Date of Award

Spring 2001

Document Type

Restricted Thesis

Terms of Use

© 2001 David Schlossberg. All rights reserved. Access to this work is restricted to users within the Swarthmore College network and may only be used for non-commercial, educational, and research purposes. Sharing with users outside of the Swarthmore College network is expressly prohibited. For all other uses, including reproduction and distribution, please contact the copyright holder.

Degree Name

Bachelor of Arts


Physics & Astronomy Department

First Advisor

Michael R. Brown


Ejection of energetic particles due to magnetic reconnection of plasmas occurs frequently throughout the known universe, and has the potential to explain many astrophysical phenomena. The plasma configuration in this experiment is a spheromak, which is a torus of plasma that possesses both significant toroidal and poloidal magnetic fields. The poloidal field lines wrap around through the hole of the torus, while the toroidal field lines encircle the hole of the torus. These fields sum to create a helical field winding around the torus. When anti-aligned magnetic field lines are brought together, the field lines spontaneously break and then reconnect in a lower energy state, converting the energy stored in the magnetic field lines into kinetic energy of particles In the region.
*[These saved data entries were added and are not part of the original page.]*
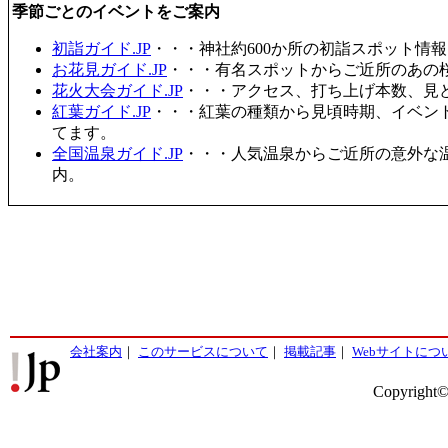
季節ごとのイベントをご案内
初詣ガイド.JP
・・・神社約600か所の初詣スポット情
お花見ガイド.JP
・・・有名スポットからご近所のあの桜
花火大会ガイド.JP
・・・アクセス、打ち上げ本数、見
紅葉ガイド.JP
・・・紅葉の種類から見頃時期、イベン
てます。
全国温泉ガイド.JP
・・・人気温泉からご近所の意外な
内。
会社案内
｜
このサービスについて
｜
掲載記事
｜
Webサイトにつ
Copyright©2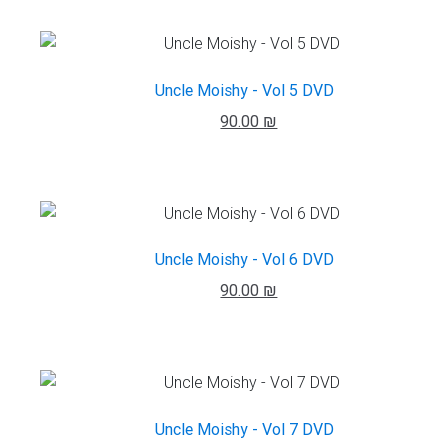
Uncle Moishy - Vol 5 DVD
90.00 ₪
Uncle Moishy - Vol 6 DVD
90.00 ₪
Uncle Moishy - Vol 7 DVD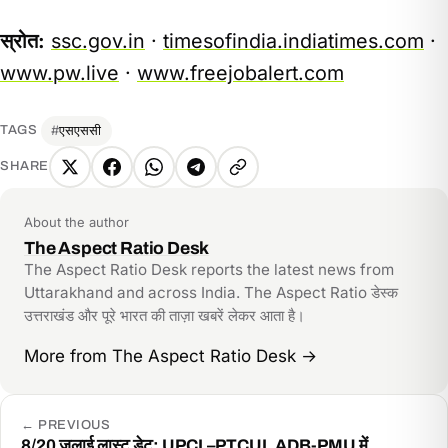
स्रोत:
ssc.gov.in
·
timesofindia.indiatimes.com
·
www.pw.live
·
www.freejobalert.com
एसएससी
TAGS
SHARE
X
Facebook
WhatsApp
Telegram
Copy
link
About the author
The Aspect Ratio Desk
The Aspect Ratio Desk reports the latest news from
Uttarakhand and across India. The Aspect Ratio डेस्क
उत्तराखंड और पूरे भारत की ताज़ा खबरें लेकर आता है।
More from The Aspect Ratio Desk
→
←
PREVIOUS
8/20 जुलाई लास्ट डेट: UPCL–PTCUL ADB-PMU में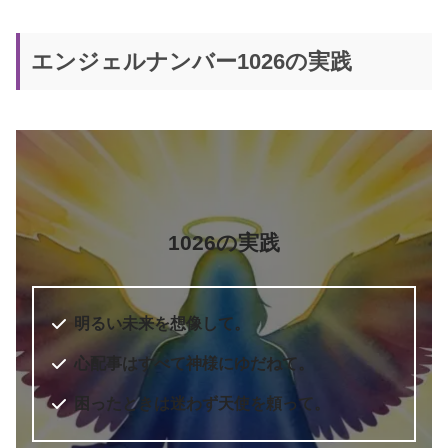
エンジェルナンバー1026の実践
1026の実践
明るい未来を想像して。
心配事はすべて神様にゆだねて。
困ったときは迷わず天使を頼って。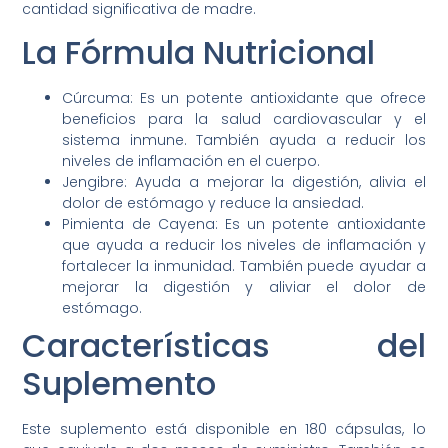
cantidad significativa de madre.
La Fórmula Nutricional
Cúrcuma: Es un potente antioxidante que ofrece
beneficios para la salud cardiovascular y el
sistema inmune. También ayuda a reducir los
niveles de inflamación en el cuerpo.
Jengibre: Ayuda a mejorar la digestión, alivia el
dolor de estómago y reduce la ansiedad.
Pimienta de Cayena: Es un potente antioxidante
que ayuda a reducir los niveles de inflamación y
fortalecer la inmunidad. También puede ayudar a
mejorar la digestión y aliviar el dolor de
estómago.
Características del
Suplemento
Este suplemento está disponible en 180 cápsulas, lo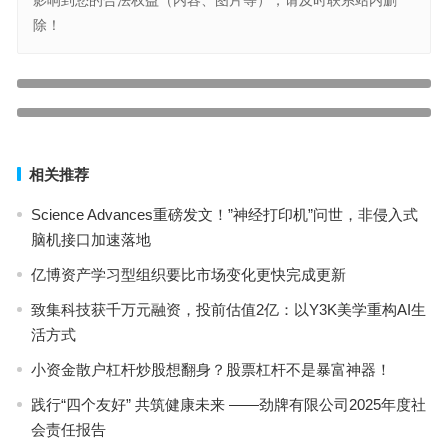
影响到您的合法权益（内容、图片等），请及时联系站内删
除！
中英人寿“舌尖上的消保”荣获“2025金融消保与服务创新优秀案例”
上一篇
2025 ALE 车灯展：华为智能车灯点亮用户智能新体验
下一篇
相关推荐
Science Advances重磅发文！”神经打印机”问世，非侵入式
脑机接口加速落地
亿博资产学习型组织要比市场变化更快完成更新
致集科技获千万元融资，投前估值2亿：以Y3K美学重构AI生
活方式
小资金散户杠杆炒股想翻身？股票杠杆不是暴富神器！
践行“四个友好” 共筑健康未来 ——劲牌有限公司2025年度社
会责任报告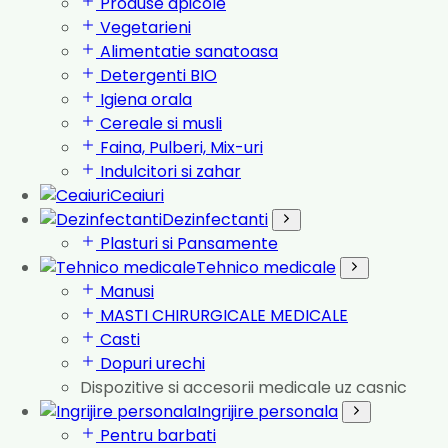
Produse apicole
Vegetarieni
Alimentatie sanatoasa
Detergenti BIO
Igiena orala
Cereale si musli
Faina, Pulberi, Mix-uri
Indulcitori si zahar
Ceaiuri
Dezinfectanti
Plasturi si Pansamente
Tehnico medicale
Manusi
MASTI CHIRURGICALE MEDICALE
Casti
Dopuri urechi
Dispozitive si accesorii medicale uz casnic
Ingrijire personala
Pentru barbati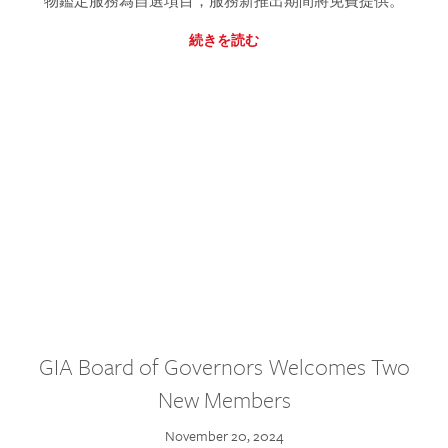
物鑑定服務為自選項目，服務新推出期間將免費提供。
続きを読む
GIA Board of Governors Welcomes Two
New Members
November 20, 2024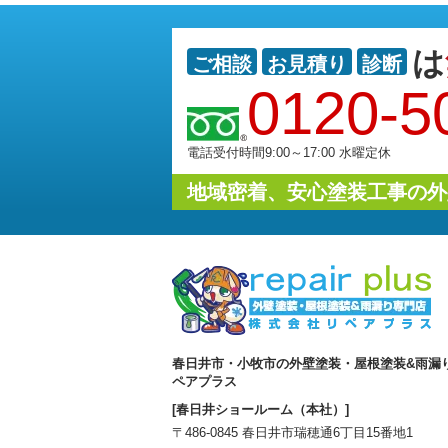
は
ご相談
お見積り
診断
0120-5
電話受付時間9:00～17:00 水曜定休
地域密着、安心塗装工事の外
春日井市・小牧市の外壁塗装・屋根塗装&雨漏
ペアプラス
[春日井ショールーム（本社）]
〒486-0845 春日井市瑞穂通6丁目15番地1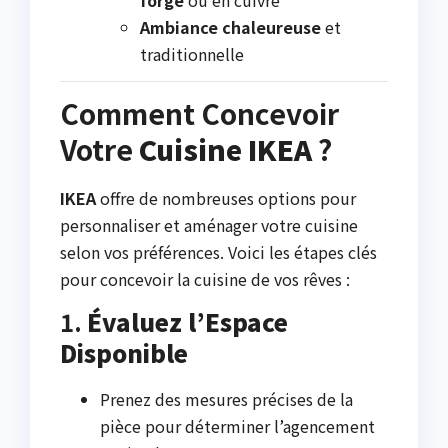
forgé
ou en cuivre
Ambiance chaleureuse
et
traditionnelle
Comment Concevoir
Votre
Cuisine IKEA
?
IKEA
offre de nombreuses options pour
personnaliser et aménager votre cuisine
selon vos préférences. Voici les étapes clés
pour concevoir la cuisine de vos rêves :
1.
Évaluez l’Espace
Disponible
Prenez des mesures précises de la
pièce pour déterminer l’agencement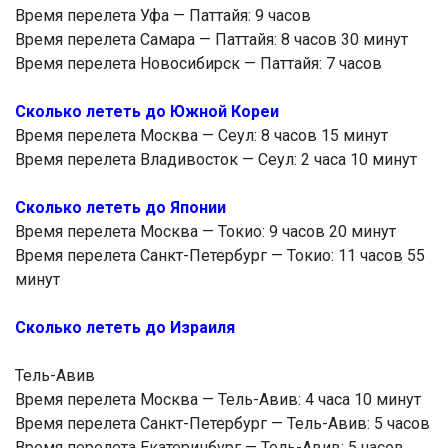
Время перелета Уфа — Паттайя: 9 часов
Время перелета Самара — Паттайя: 8 часов 30 минут
Время перелета Новосибирск — Паттайя: 7 часов
Сколько лететь до Южной Кореи
Время перелета Москва — Сеул: 8 часов 15 минут
Время перелета Владивосток — Сеул: 2 часа 10 минут
Сколько лететь до Японии
Время перелета Москва — Токио: 9 часов 20 минут
Время перелета Санкт-Петербург — Токио: 11 часов 55
минут
Сколько лететь до Израиля
Тель-Авив
Время перелета Москва — Тель-Авив: 4 часа 10 минут
Время перелета Санкт-Петербург — Тель-Авив: 5 часов
Время перелета Екатеринбург — Тель-Авив: 5 часов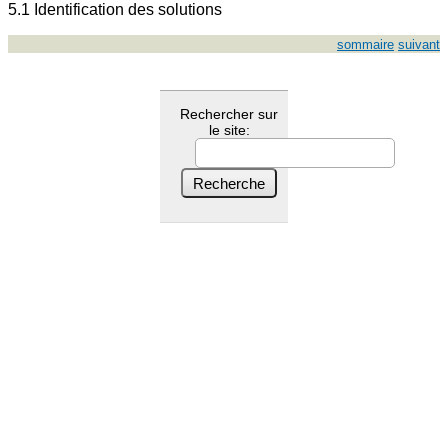
5.1 Identification des solutions
sommaire
suivant
Rechercher sur
le site: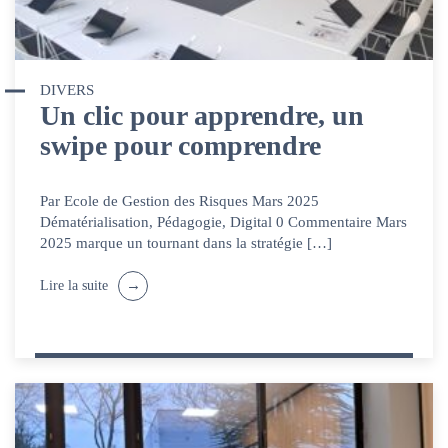
DIVERS
Un clic pour apprendre, un
swipe pour comprendre
Par Ecole de Gestion des Risques Mars 2025
Dématérialisation, Pédagogie, Digital 0 Commentaire Mars
2025 marque un tournant dans la stratégie […]
Lire la suite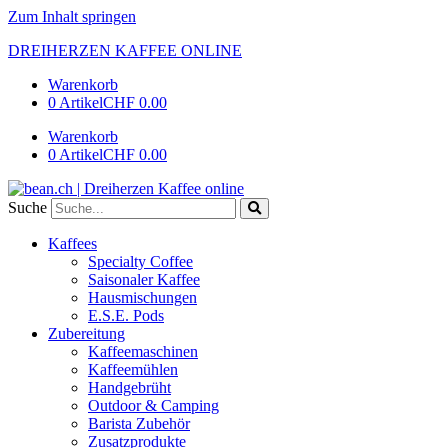
Zum Inhalt springen
DREIHERZEN KAFFEE ONLINE
Warenkorb
0 Artikel
CHF 0.00
Warenkorb
0 Artikel
CHF 0.00
Suche
Kaffees
Specialty Coffee
Saisonaler Kaffee
Hausmischungen
E.S.E. Pods
Zubereitung
Kaffeemaschinen
Kaffeemühlen
Handgebrüht
Outdoor & Camping
Barista Zubehör
Zusatzprodukte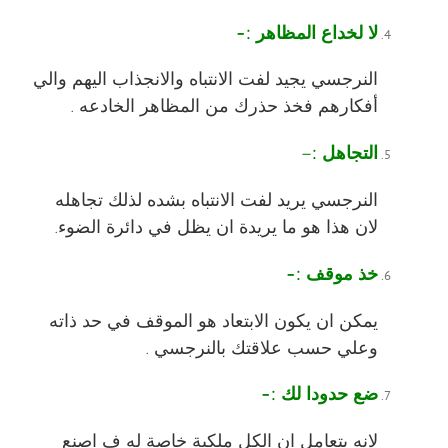
لا لخداع المظاهر :-
النرجسي يجيد لفت الانتباه والانجذاب اليهم والي
أفكارهم فخذ حذرك من المظاهر الخادعه .
التجاهل :
–
النرجسي يريد لفت الانتباه بشده لذلك تجاهله
لان هذا هو ما يريدة ان يظل في دائرة الضوء.
خذ موقف :-
يمكن ان يكون الابتعاد هو الموقف في حد ذاته
وعلي حسب علاقتك بالنرجسي .
ضع حدودا لك :-
لانه يتعامل ان الكل ملكية خاصة له ف اصنع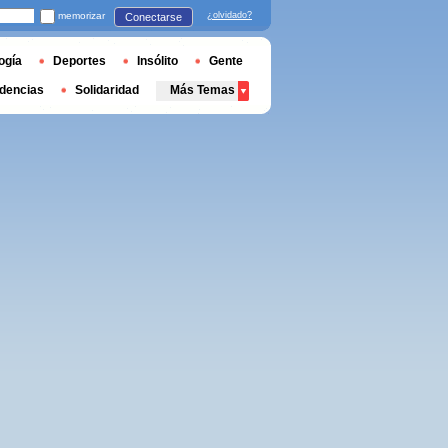
memorizar
¿olvidado?
Conectarse
ogía
Deportes
Insólito
Gente
dencias
Solidaridad
Más Temas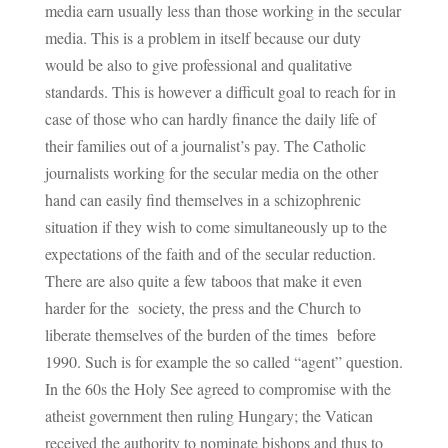
media earn usually less than those working in the secular
media. This is a problem in itself because our duty
would be also to give professional and qualitative
standards. This is however a difficult goal to reach for in
case of those who can hardly finance the daily life of
their families out of a journalist’s pay. The Catholic
journalists working for the secular media on the other
hand can easily find themselves in a schizophrenic
situation if they wish to come simultaneously up to the
expectations of the faith and of the secular reduction.
There are also quite a few taboos that make it even
harder for the society, the press and the Church to
liberate themselves of the burden of the times before
1990. Such is for example the so called “agent” question.
In the 60s the Holy See agreed to compromise with the
atheist government then ruling Hungary; the Vatican
received the authority to nominate bishops and thus to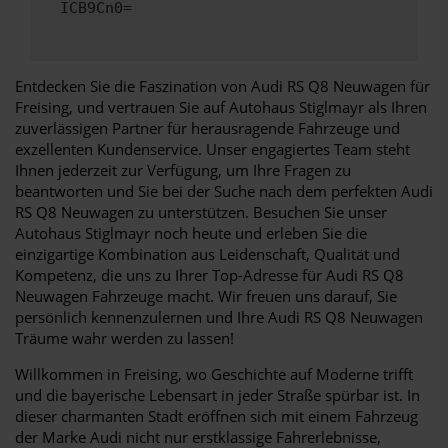
ICB9Cn0=
Entdecken Sie die Faszination von Audi RS Q8 Neuwagen für
Freising, und vertrauen Sie auf Autohaus Stiglmayr als Ihren
zuverlässigen Partner für herausragende Fahrzeuge und
exzellenten Kundenservice. Unser engagiertes Team steht
Ihnen jederzeit zur Verfügung, um Ihre Fragen zu
beantworten und Sie bei der Suche nach dem perfekten Audi
RS Q8 Neuwagen zu unterstützen. Besuchen Sie unser
Autohaus Stiglmayr noch heute und erleben Sie die
einzigartige Kombination aus Leidenschaft, Qualität und
Kompetenz, die uns zu Ihrer Top-Adresse für Audi RS Q8
Neuwagen Fahrzeuge macht. Wir freuen uns darauf, Sie
persönlich kennenzulernen und Ihre Audi RS Q8 Neuwagen
Träume wahr werden zu lassen!
Willkommen in Freising, wo Geschichte auf Moderne trifft
und die bayerische Lebensart in jeder Straße spürbar ist. In
dieser charmanten Stadt eröffnen sich mit einem Fahrzeug
der Marke Audi nicht nur erstklassige Fahrerlebnisse,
The Swarthmore Spheromak Experiment (SSX) studies the magnetic reconnection of spheromaks by generating two spheromaks, translating them together, and allowing them to reconnect. Several diagnostics are used in order to correlate the escaping energetic particles, photons, and changing magnetic fields due to the reconnecting spheromaks. Experimental data are compared to several existing theoretical and numerical models, including the Sweet Parker model of reconnection, a simulation by Matthaeus et al., and instability-generated runaway particles. The experimental results are similar to those obtained by Matthaeus et al. The particle energy profile is fit to a thermalized distribution with some drift velocity. These models, simulations, and fits have provided a clearer view of the physical processes present during magnetic reconnection of plasmas.